The 1994 national census reported a total population for this Zone of 1,961,262 in 432,101 households, of whom 979,708 were men and 981,554 women; 190,395 or 9.71% of its population were urban dwellers at the time. The five largest ethnic groups reported in Jimma were the Oromo (81.57%), the Yem (5.28%), the Amhara (4.95%), the Kullo (2.9%), and the Kafficho (1.78%); all other ethnic groups made up 3.52% of the population. (Based on research performed in the early 1990s, as many as 500,000 inhabitants may be members of the Yem.) Oromo was spoken as a first language by 85.96%, 7.86% Amharic, 1.95% spoke Kullo, 1.45% spoke Yemsa, and 1.19% spoke Kafa; the remaining 1.59% spoke all other primary languages reported. The majority of the inhabitants were Muslim, with 82.57% of the population having reported they practiced that belief, while 15.78% of the population said they professed Ethiopian Orthodox Christianity, and 1.47% were Protestant.

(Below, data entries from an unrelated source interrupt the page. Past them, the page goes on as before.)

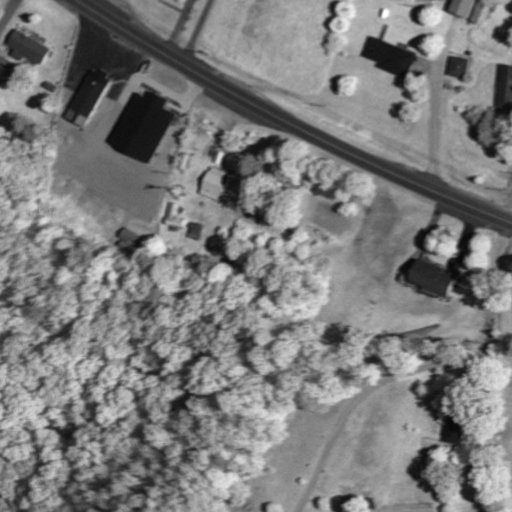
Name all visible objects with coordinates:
building: (463, 8)
road: (10, 15)
building: (28, 48)
building: (391, 57)
building: (459, 67)
building: (4, 73)
building: (505, 88)
road: (289, 121)
building: (143, 127)
building: (216, 184)
building: (431, 277)
building: (451, 433)
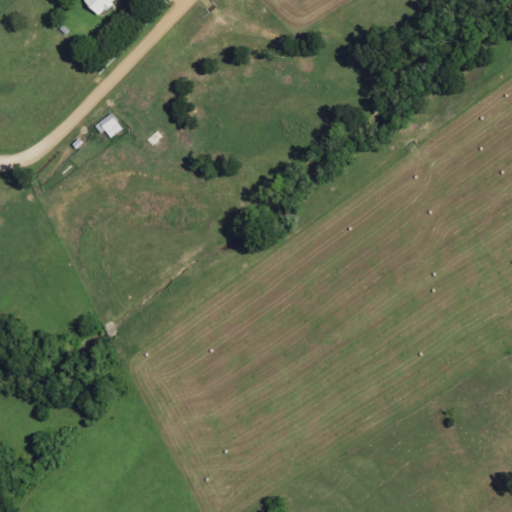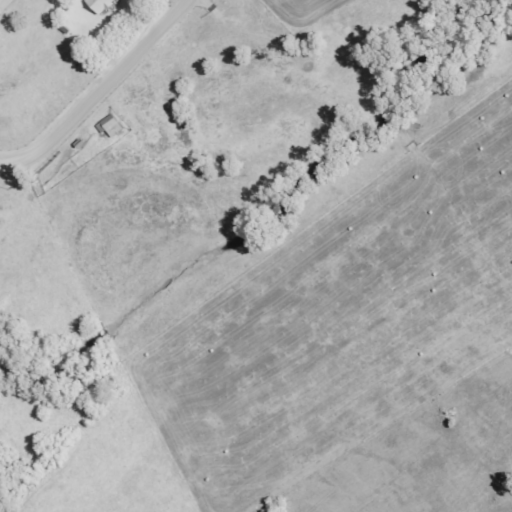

According to a May 24, 2004 World Bank memorandum, 9% of the inhabitants of Jimma have access to electricity, this zone has a road density of 77.0 kilometers per 1000 square kilometers (compared to the national average of 30 kilometers), the average rural household has 0.9 hectare of land (compared to the national average of 1.01 hectare of land and an average of 1.14 for the Oromia) and the equivalent of 0.5 heads of livestock. 15.1% of the population is in non-farm related jobs, compared to the national average of 25% and a Regional average of 24%. Concerning education, 57% of all eligible children are enrolled in primary school, and 12% in secondary schools. Concerning health, 29% of the zone is exposed to malaria, and 63% to Tsetse fly. The memorandum gave this zone a drought risk rating of 298.